The law is crazy. Whoever wrote it does not understand how things work for juveniles who are abandoned in this country. Not the reality of it.

joshcryer

(62,269 posts)
12. That is definitely an option Obama can have.
Fri Jul 11, 2014, 02:55 PM
Jul 2014

But I suspect that since it's already dying down in the news they're just going to ignore it and release the kids as soon as their guardians come to claim them. FOX News will cling to the story for months, like Benghazi, but no one will care.

For the children who really are running from abuse (who knows how they got the money to travel here) they'll wind up in the foster system and wind up being a drain in the vein you describe. But I suspect it is just a clever workaround to immigrate here.

I don't see Obama implementing military-style concentration camps for these kids.

JDPriestly

(57,936 posts)
13. Apparently some are already being housed at Lackland
Fri Jul 11, 2014, 03:50 PM
Jul 2014

Air Force Base.

This is an encouraging story:

http://www.kens5.com/story/news/local/2014/07/11/san-antonio-group-provides-free-legal-service-to-immigrant-kids-at-lackland/12510255/

We could easily have 100,000 children by the end of the year. This is an international catastrophe and should be handled as a UN refugee crisis.

My husband reminds me that the British took in refugees from Germany during WWII. But there was a lot of public understanding in Britain that there was a war and therefore a lot of sympathy for the refugees. I don't think we have the same sympathy in the US for these children. And the logistics problems are enormous. This will so overload our foster care system, and it is already very shaky.

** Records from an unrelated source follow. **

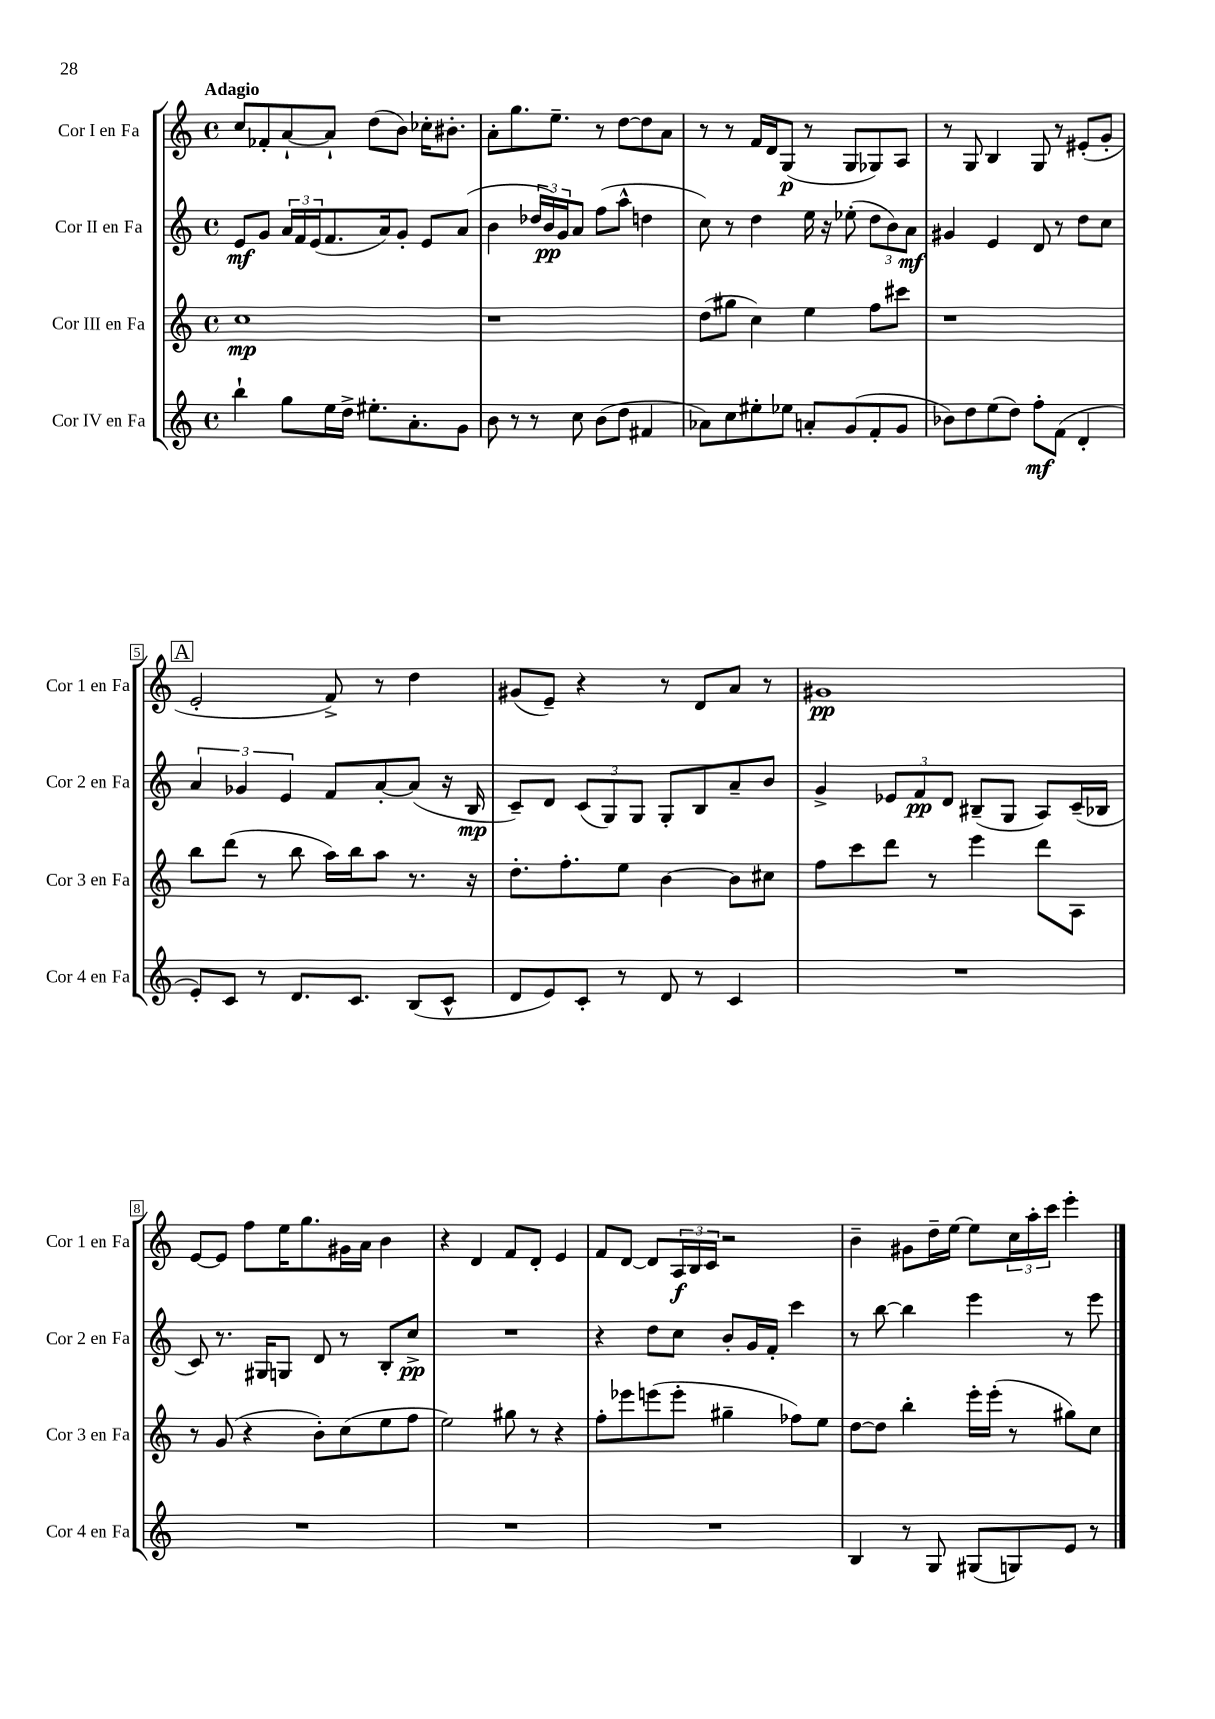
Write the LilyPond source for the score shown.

<<
\new StaffGroup <<
\new Staff = "s0" \with { instrumentName = "Cor I en Fa" shortInstrumentName = "Cor 1 en Fa" } {
    \clef treble \key c \major \defaultTimeSignature \time 4/4 \tempo "Adagio"
    c''8 fes'8-. a'8~-! a'8-! d''8( b'8) ces''16-. bis'8.-. |
    a'8-. g''8. e''8.-- r8 d''8~ d''8 a'8 |
    r8 r8 f'16 d'16 g8\p( r8 g8 ges8) a8 |
    r8 g8 b4 g8 r8 eis'8-.( g'8-. |
    \mark \markup { \box "A" } e'2-. f'8->) r8 d''4 |
    gis'8( e'8--) r4 r8 d'8 a'8 r8 |
    gis'1\pp |
    e'8~ e'8 f''8 e''16 g''8. gis'16 a'16 b'4 |
    r4 d'4 f'8 d'8-. e'4 |
    f'8 d'8~ d'8 \tuplet 3/2 { a16\f b16 c'16 } r2 |
    b'4-- gis'8 d''16-- e''16~ e''8 \tuplet 3/2 { c''16 a''16-. c'''16 } e'''4-. \bar "|." |
}
\new Staff = "s1" \with { instrumentName = "Cor II en Fa" shortInstrumentName = "Cor 2 en Fa" } {
    \clef treble \key c \major \defaultTimeSignature \time 4/4
    e'8\mf g'8 \tuplet 3/2 { a'16 f'16 e'16( } f'8. a'16) g'8-. e'8 a'8( |
    b'4 \tuplet 3/2 { des''16 b'16\pp) g'16 } a'8 f''8( a''8-^ d''4 |
    c''8) r8 d''4 e''16 r16 ees''8-.( \tuplet 3/2 { d''8 b'8) a'8\mf } |
    gis'4 e'4 d'8 r8 d''8 c''8 |
    \mark \markup { \box "A" } \tuplet 3/2 { a'4 ges'4 e'4 } f'8 a'8~-. a'8( r16 b16\mp |
    c'8--) d'8 \tuplet 3/2 { c'8( g8) g8 } g8-. b8 a'8-- b'8 |
    g'4-> \tuplet 3/2 { ees'8 f'8\pp d'8 } bis8--( g8 a8) c'16--( bes16 |
    c'8) r8. gis16 g8 d'8 r8 b8-. c''8->\pp |
    R1 |
    r4 d''8 c''8 b'8-. g'16 f'16-. c'''4 |
    r8 b''8~ b''4 e'''4 r8 e'''8 \bar "|." |
}
\new Staff = "s2" \with { instrumentName = "Cor III en Fa" shortInstrumentName = "Cor 3 en Fa" } {
    \clef treble \key c \major \defaultTimeSignature \time 4/4
    c''1\mp |
    r1 |
    d''8( gis''8 c''4) e''4 f''8 cis'''8 |
    r1 |
    \mark \markup { \box "A" } b''8 d'''8( r8 b''8 a''16) b''16 a''8 r8. r16 |
    d''8.-. f''8.-. e''8 b'4~ b'8 cis''8 |
    f''8 c'''8 d'''8 r8 e'''4 d'''8 a8 |
    r8 g'8( r4 b'8-.) c''8( e''8 f''8 |
    e''2) gis''8 r8 r4 |
    f''8-. ees'''8 e'''8( e'''8-. gis''4-- fes''8) e''8 |
    d''8~ d''8 b''4-. e'''16-. e'''16-.( r8 gis''8) c''8 \bar "|." |
}
\new Staff = "s3" \with { instrumentName = "Cor IV en Fa" shortInstrumentName = "Cor 4 en Fa" } {
    \clef treble \key c \major \defaultTimeSignature \time 4/4
    b''4-! g''8 e''16 d''16-> eis''8.-. a'8.-. g'8 |
    b'8 r8 r8 c''8 b'8( d''8 fis'4 |
    aes'8) c''8 eis''8-. ees''8 a'8-. g'8( f'8-. g'8 |
    bes'8) d''8 e''8( d''8) f''8-.\mf f'8( d'4-. |
    \mark \markup { \box "A" } e'8-.) c'8 r8 d'8. c'8. b8( c'8-^ |
    d'8 e'8) c'8-. r8 d'8 r8 c'4 |
    R1 |
    R1 |
    R1 |
    R1 |
    b4 r8 g8 gis8( g8) e'8 r8 \bar "|." |
}
>>
>>
\layout { \context { \Score \override BarNumber.stencil = #(make-stencil-boxer 0.1 0.3 ly:text-interface::print) } }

Military bases do not mean military detention. Being placed temporarily or permanently into the juvenile detention system would be much worse than living on US military bases for these children. It's a real mess.

We need to request international help to take care of the situations in Central America that are causing the crisis.

Enrique

(27,461 posts)
15. they don't have weapons
Fri Jul 11, 2014, 04:28 PM
Jul 2014

they're not attacking anyone. They're children.

So when you call it an invasion that's not "calling it what it is", it's using a rhetorical device, the same rhetorical device that some very disreputable right-wingers happen to use.

 

nikto

(3,284 posts)
16. What a waste of money
Fri Jul 11, 2014, 11:02 PM
Jul 2014

Spending on needy kids?


Can't we spend the $3.7 Billion on drones, or at least tax-refund$ to oil companies?

Maybe we could make a special payment to Bill Gates or Walmart Corp.

You know, something useful and fun.

 

amandabeech

(9,893 posts)
17. We would agree on a lot with respect to spending,
Fri Jul 11, 2014, 11:39 PM
Jul 2014

but Congressional reality is a little different.

Republicans in the House are not going to vote on a big package for this, unless it includes money for shutting down the border. We are stuck with Boehner until January, and probably until January 2017. We may keep the Senate by a whisker in 2014, and we may either obtain or increase our majority in the Senate in 2016, but the House looks like a real problem until redistricting after the 2020 census.

Until we actually have funds to help, and I would add, as those who posted above add, that we shouldn't encourage increased immigration until people who are here and are having a hard time of it are helped. Like the low-income folks in Detroit who are having their water shut off, for instance.